LegalSifter, a contract management provider that touts artificial intelligence as its advantage, is among such companies. But rather than partnering with another vendor, LegalSifter going straight through the law firm to hit a target market of in-house legal departments.

This week, LegalSifter and UK law firm TLT announced what's being billed as a solution for “combined intelligence” in contract negotiations. Geared specifically toward operations teams, procurement professionals and in-house lawyers, the service essentially provides users with technology that scans documents for the existence or absence of concepts, then uses machine learning to provide advice configured by TLT specifically for the user. Thus, the advice accounts for the views of all organizations involved in the negotiation.

The tool is geared toward “everyday contract negotiations that occur in the working world,” Kevin Miller, CEO at LegalSifter, told LTN. “Businesses around the world are negotiating contracts frequently without legal support because lawyers are too expensive and too slow for some transaction. … For sticky wicket and strategic ones, they're perfect. But the risk of a $25,000 purchasing contract doesn't align with a $2,000 review bill, and that takes [two or three] days to turn around.”
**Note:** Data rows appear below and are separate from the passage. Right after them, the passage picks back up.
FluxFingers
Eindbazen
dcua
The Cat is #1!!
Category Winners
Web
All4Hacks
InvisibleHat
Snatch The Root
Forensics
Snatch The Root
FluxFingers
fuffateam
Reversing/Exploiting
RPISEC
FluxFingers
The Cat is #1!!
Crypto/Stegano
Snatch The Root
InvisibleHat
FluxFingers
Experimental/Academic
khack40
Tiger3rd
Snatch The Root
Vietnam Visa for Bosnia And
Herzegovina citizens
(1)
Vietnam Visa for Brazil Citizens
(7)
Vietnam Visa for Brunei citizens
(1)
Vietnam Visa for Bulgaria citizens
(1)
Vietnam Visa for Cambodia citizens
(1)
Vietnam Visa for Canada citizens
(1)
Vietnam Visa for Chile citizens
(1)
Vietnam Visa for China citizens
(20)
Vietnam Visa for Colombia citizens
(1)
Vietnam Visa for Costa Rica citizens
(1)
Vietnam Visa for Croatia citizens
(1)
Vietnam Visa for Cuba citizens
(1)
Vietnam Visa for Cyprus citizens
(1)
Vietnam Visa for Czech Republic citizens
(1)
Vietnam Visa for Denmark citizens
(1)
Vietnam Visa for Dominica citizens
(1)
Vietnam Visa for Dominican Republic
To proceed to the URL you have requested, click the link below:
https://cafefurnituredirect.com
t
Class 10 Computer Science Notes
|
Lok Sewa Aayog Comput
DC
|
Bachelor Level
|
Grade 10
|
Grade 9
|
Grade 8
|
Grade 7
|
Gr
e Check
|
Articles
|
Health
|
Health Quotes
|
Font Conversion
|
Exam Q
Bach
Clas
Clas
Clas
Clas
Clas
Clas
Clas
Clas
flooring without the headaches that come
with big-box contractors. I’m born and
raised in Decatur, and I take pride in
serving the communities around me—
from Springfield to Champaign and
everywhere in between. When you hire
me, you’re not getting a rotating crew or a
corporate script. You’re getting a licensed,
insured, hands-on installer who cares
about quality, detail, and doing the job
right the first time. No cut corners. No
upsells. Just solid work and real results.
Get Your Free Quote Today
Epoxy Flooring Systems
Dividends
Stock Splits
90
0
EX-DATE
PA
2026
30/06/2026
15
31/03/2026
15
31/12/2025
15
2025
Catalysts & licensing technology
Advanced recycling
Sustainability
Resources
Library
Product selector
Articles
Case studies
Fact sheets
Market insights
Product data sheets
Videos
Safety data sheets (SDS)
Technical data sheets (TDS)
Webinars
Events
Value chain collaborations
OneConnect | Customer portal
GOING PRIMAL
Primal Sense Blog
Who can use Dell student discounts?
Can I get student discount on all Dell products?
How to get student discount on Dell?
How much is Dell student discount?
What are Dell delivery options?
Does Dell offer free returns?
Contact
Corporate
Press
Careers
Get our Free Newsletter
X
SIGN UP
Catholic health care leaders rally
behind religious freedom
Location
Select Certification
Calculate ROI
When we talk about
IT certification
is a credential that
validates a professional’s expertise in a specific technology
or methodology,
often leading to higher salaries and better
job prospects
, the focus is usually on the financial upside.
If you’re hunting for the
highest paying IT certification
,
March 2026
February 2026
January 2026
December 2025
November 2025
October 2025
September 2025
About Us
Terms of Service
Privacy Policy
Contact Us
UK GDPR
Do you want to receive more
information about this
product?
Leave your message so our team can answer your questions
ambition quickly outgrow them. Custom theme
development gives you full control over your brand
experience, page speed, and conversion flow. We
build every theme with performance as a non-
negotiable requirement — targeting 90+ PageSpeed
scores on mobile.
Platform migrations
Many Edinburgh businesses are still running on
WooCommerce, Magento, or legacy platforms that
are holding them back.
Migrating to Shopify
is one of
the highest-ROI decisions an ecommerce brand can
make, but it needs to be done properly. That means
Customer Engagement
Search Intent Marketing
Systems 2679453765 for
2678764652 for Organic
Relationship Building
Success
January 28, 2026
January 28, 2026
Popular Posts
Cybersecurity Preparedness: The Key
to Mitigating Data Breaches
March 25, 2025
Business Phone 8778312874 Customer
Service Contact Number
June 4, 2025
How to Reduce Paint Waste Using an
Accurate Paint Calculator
Miller added, “As a result, you have a lot of nonlawyers doing these negotiations, a lot of overworked general counsel doing these negotiations.” This led to partnering with TLT for a solution “at fees that align with the risk and tolerance of those transactions.”

The solution will be open for use in January to clients in the UK and Ireland. Miller said LegalSifter will also soon announce a similar deal with the law firm Horty Springer & Mattern in Pittsburgh to focus on healthcare providers. LegalSifter's client base includes law firms and companies “of all different sizes, including a Fortune 100 company.”

“To the law firms, this is an expansion of their portfolio. It should be an expansion of revenue, expansion of margins, and it allows them to get deeper with their clients and serve them better,” Miller said.

For users, the platform's self-service option provides the technology with TLT advice, while a step up allows users to contact a TLT help desk, staffed by lawyers, with questions after sifting a document.

“We recognize that clients will have different levels of sophistication. We see that with our client base at the moment,” Jeff Wright, operations director at TLT, told LTN. Some, he said, will be “quite self-sufficient.” Using the product “naked as it were and having the person interact with the technology alone will be the right thing for them, where for others it will be much more bespoke down the road.”

Wright said he's experienced a “really big client drive” for this sort of technology, with a number of “large globals” and UK companies who want “that comfort of having a legal touch” on contracts without paying for full service.

LegalSifter and TLT's offering isn't the first pairing of “AI” with law firms. In the past two years, a spate of law firms in the US and UK, such as Baker McKenzie and Slaughter and May, have signed deals with providers. But TLT and LegalSifter see their offering as something unique in the marketplace.

“You're seeing a number of law firms make investments in AI-based products. What you're not seeing is law firms working hand-in-hand with technology companies to produce … those kind of wraparound services we're offering,” Wright said. “There are some partnerships out there, but we think this is a pretty novel proposition as a whole.”